World Health Organization (WHO) guidelines cautioning against oral birth control for HIV-positive women taking antiretrovirals may be overly broad, according to new research that finds some forms may indeed be safe with ARVs. Publishing their findings in the journal Contraception, researchers conducted an open-label, prospective, nonrandomized trial to determine the blood levels of the oral birth control norethindrone in HIV-positive women taking Norvir (ritonavir)–boosted Reyataz (atazanavir).

Some ARVs are believed to reduce the effectiveness of birth control pills. Consequently, WHO and the Centers for Disease Control and Prevention (CDC) have recommended against oral contraceptives for women taking ARVs if other birth control methods, such as barrier devices or IUDs, are available.

There are basically two forms of birth control pills: combination medications that include estrogen and progestin, and methods based just on progestin. Previous studies that led to the WHO and CDC guidelines against combining oral birth controls with ARVs were based only on combination birth control pills. Norethindrone is in the progestin class.

In this new study, 10 HIV-positive women were given norethindrone and Norvir-boosted Reyataz. Another 17 HIV-positive women served as a control group, taking norethindrone along with ARV treatment previously shown not to change levels of norethindrone. All participants took the drugs for 22 days. Blood samples were taken eight times on day 22, the last day of treatment, and then once daily on days 23, 24, and 25 of the study.

As it turns out, Norvir-boosted Reyataz actually raises norethindrone levels when compared with the other ARVs. This suggests that progestin-only, norethindrone-based birth control methods may actually have a higher efficacy among women treated with Norvir-boosted Reyataz. Further research is needed to confirm this, as well as to determine if the same holds true for other forms of progestin.

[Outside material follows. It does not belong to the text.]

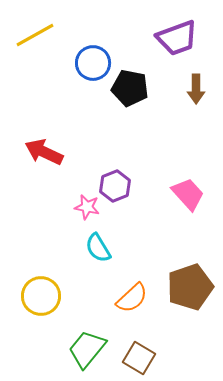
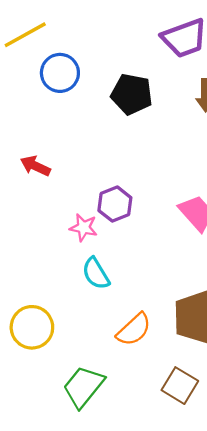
blue circle: (93, 63) -> (60, 73), moved
red arrow: (44, 152) -> (35, 166), size x0.7
brown square: (139, 358) -> (180, 386), moved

“It’s important for women to have access to—and the ability to choose from—as wide a range of birth control options as possible,” Ganesh Cherala, an Oregon State University assistant professor of pharmacy practice and a corresponding author on the study, said in a release. “We believe this research shows the WHO guidelines are too generic and unnecessarily cautious. There clearly appear to be oral contraceptives that should be safe and effective in women being treated with HIV medications.”